Saturday, February 18, 2012

HOW TO BE AN AMERICAN PARENT


I’ve decided to start a blog, because I realized that I have many Deep Thoughts which need to be shared over the Interwebs. I know that those of you in cyberland will savor every word, but be forewarned, I will only post once a week or so, and may run out of enthusiasm by March. That being said, I would like to start by sharing with you on How to be a Good Parent. If I offend anybody, I apologize in advance. Maybe.

There’s been a flurry of books published lately on Good Parenting, mostly discussing how bad American parents are. Amy Chua wrote “The Battle Hymn of the Tiger Mother”, in which she proclaims that Chinese mothers are superior due to chaining their offspring to the baby grand until they perfect a Beethoven Sonata and recite the Fibonacci sequence between bottles.

The latest book is amazingly called, “Bringing Up Bebe: One American Mother Discovers the Wisdom of French Parenting” (did this woman not have an editor?) This book extols the virtues of sort of ignoring your offspring while sipping espresso in the café, and yet their children sleep through the night, eat foie gras, and prepare for a government career of 3 hour lunches and mocking tourists. How do they do it?

My personal theory is that it is all in our genes. Americans are an amazing genetic goulash of various nationalities and disorders. Our ancestors were all losers, peasants, attention-deficit risk-takers, criminals on the lam, and starving Irishmen. My own offspring are German Irish Italian Russian Polish Czech. I’m sure the Mongol Horde is mixed in there somewhere. One of their misguided junior high teachers once assigned them to document a Christmas (oops, sorry) Holiday tradition or food based on their ethnic or country heritage. Wonder bread? Jello? All the kids, being mutts with no background, made up their traditions, which usually involved hiding a coin in a loaf of bread. An event which never happened at our house.

So American children don’t have the spunk of our various reprobate ancestors bred out of them. However, I have found the key to raising amazing American children. I count myself as an expert because neither of them have yet been in prison (that I know of).
First of all, you must be lazy.
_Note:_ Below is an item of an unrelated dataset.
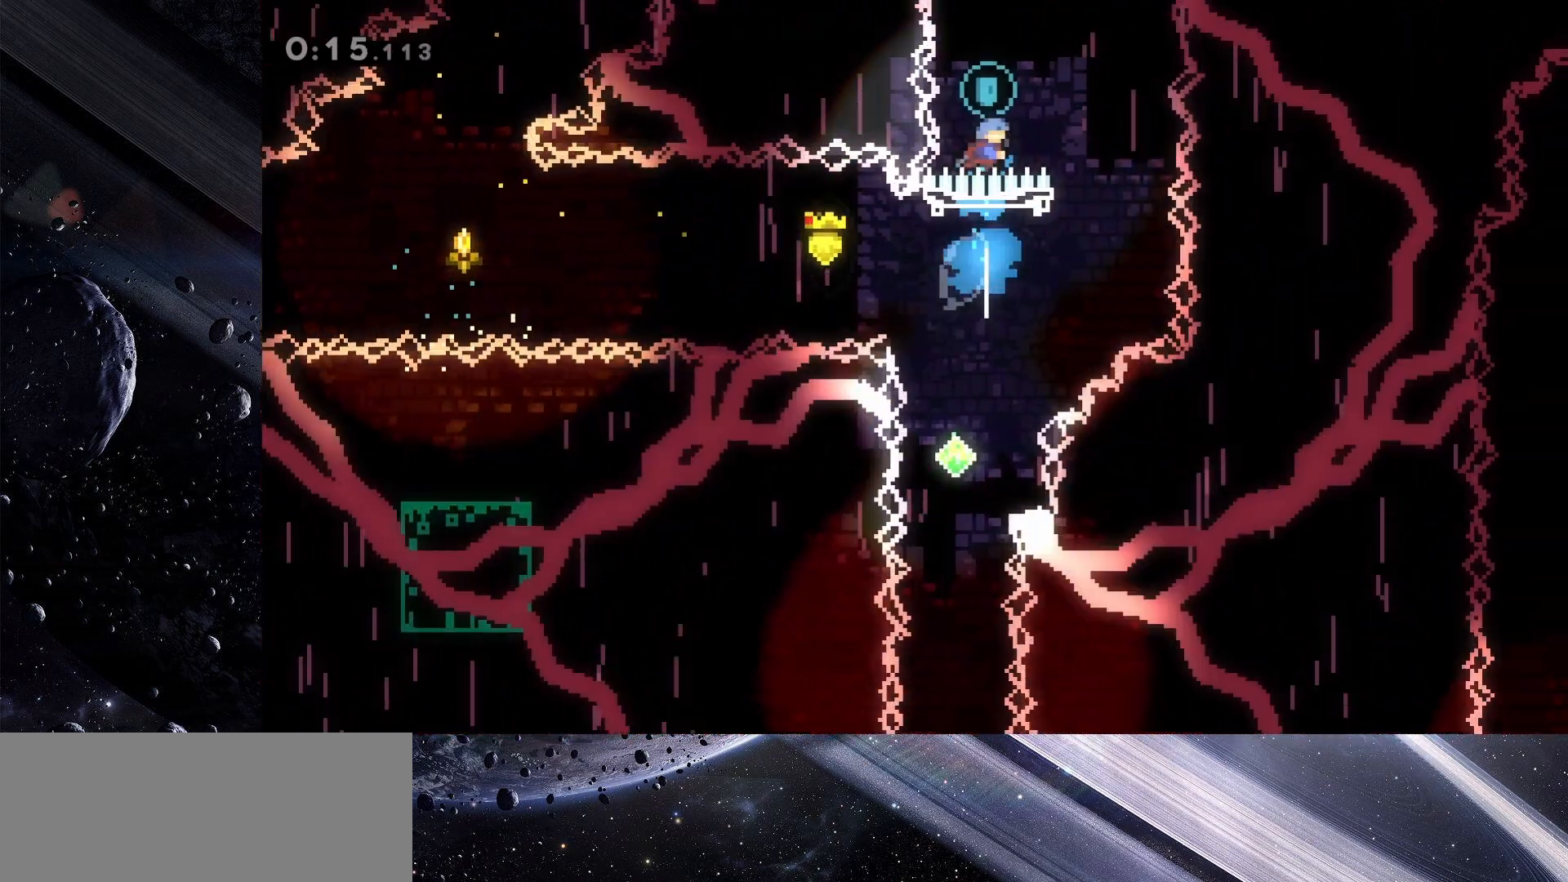
{"keys": ["jump"], "events": [[50, "right", "down"], [333, "right", "up"]]}
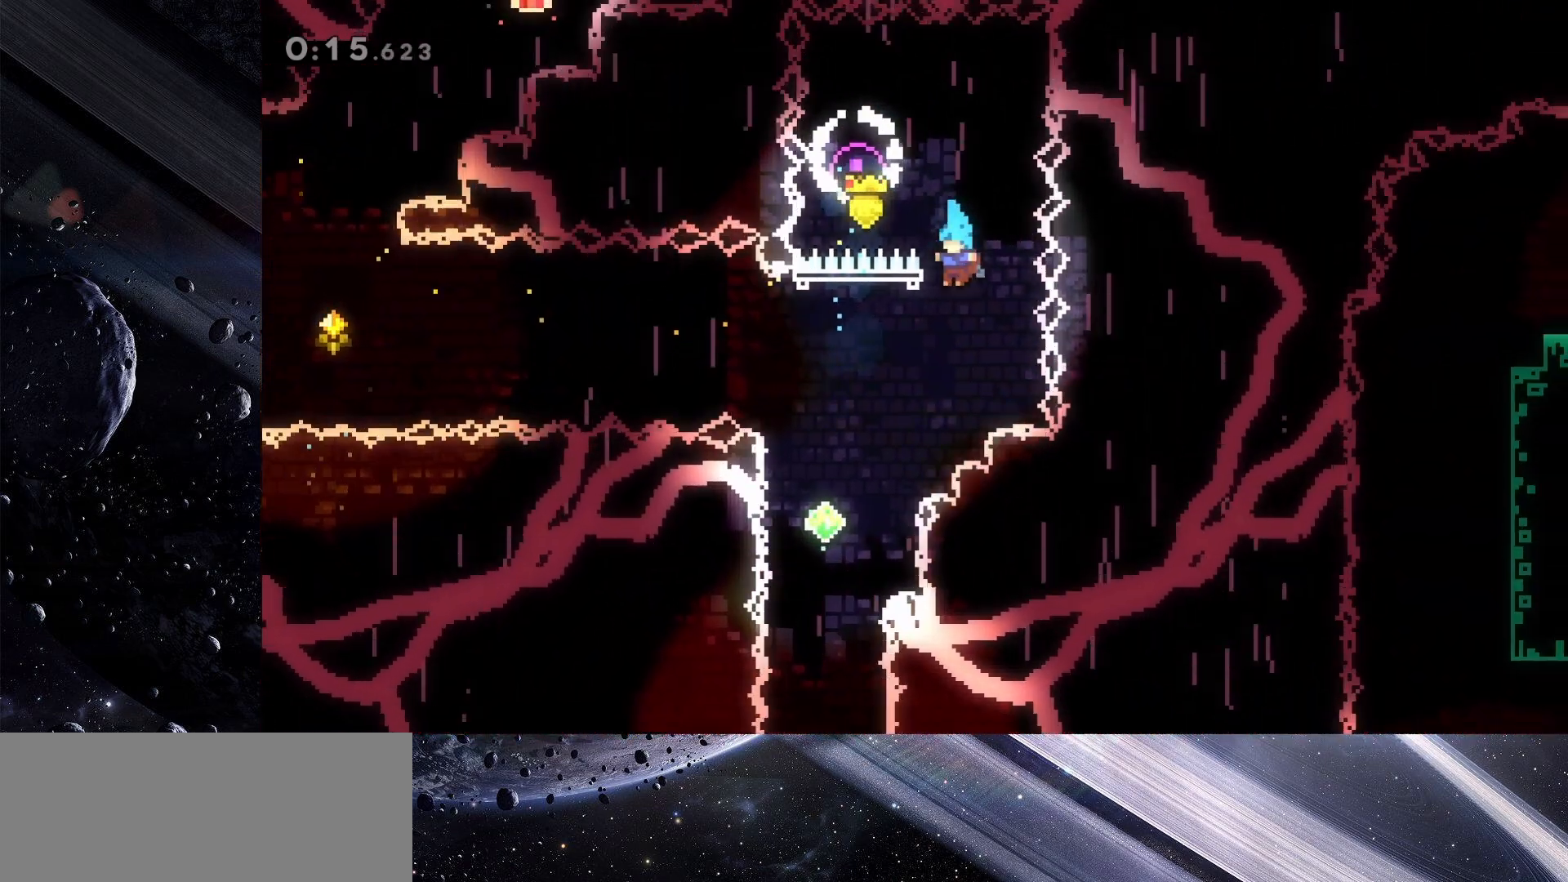
{"keys": [], "events": [[17, "left", "down"], [350, "left", "up"], [400, "jump", "up"]]}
I am constantly amazed at the amount of energy American parents put into carting their spawn to various sporting events, in the hopes that they will some day get a College Scholarship and play (lacrosse rugby Jenga etc) at the university, when most of them really want to go to the university to drink beer and learn anatomy. I perfected the art of discouraging extra coaching, travel teams, year round training, and accelerated classes under the assumption that it created far too much work for me. Instead, we spent many hours lounging around the family room watching “The Real World” on MTV, where I would emphasize that these trashy girls did not have the sort of values I wanted my children to develop, and ewww, her hair is just so nasty!

Next, you should allow them to find their own way. This saves a lot of tears. Child number one decided that she “must” play the clarinet, but after a year of making sounds that caused the dog to howl, she gave it up, with my enthusiastic encouragement. She eventually chose cheerleading, and we spent many happy hours watching ESPN cheer tournaments and making fun of the teams who were uncoordinated. Now, THERE’S family values!

Child #2 decided to forego college and joined the military with our encouragement and support (Who are we kidding here? He was 18, legal, and signed up before I could go on a hunger strike and chain myself to the recruiter’s desk). He emerged 4 years later a fine young man, and will graduate from college this May (oh please please please). Thanks, Uncle Sam! We weren’t able to be helicopter parents, because the Air Force just wouldn’t let us on the helicopter!

So, in conclusion, when you have that urge to sign your child up for various enrichment activities, sports, or music lessons, first check the TV listings. What programs will you miss while chauffeuring them? Do you want to spend your nights relearning calculus? (or learning it for the first time?) Remember, they won’t listen to you anyway, because the genes of some long gone ancestor will be whispering in their ear, “Take a chance! Do your own thing! Go west! (or wherever they go now)” And we’ll have much more interesting children than those French or Chinese kids, although they will never play the piano.

1 comment:

Kathy4aday said...

Fun!
Cheerleading contests, how I do not miss those days!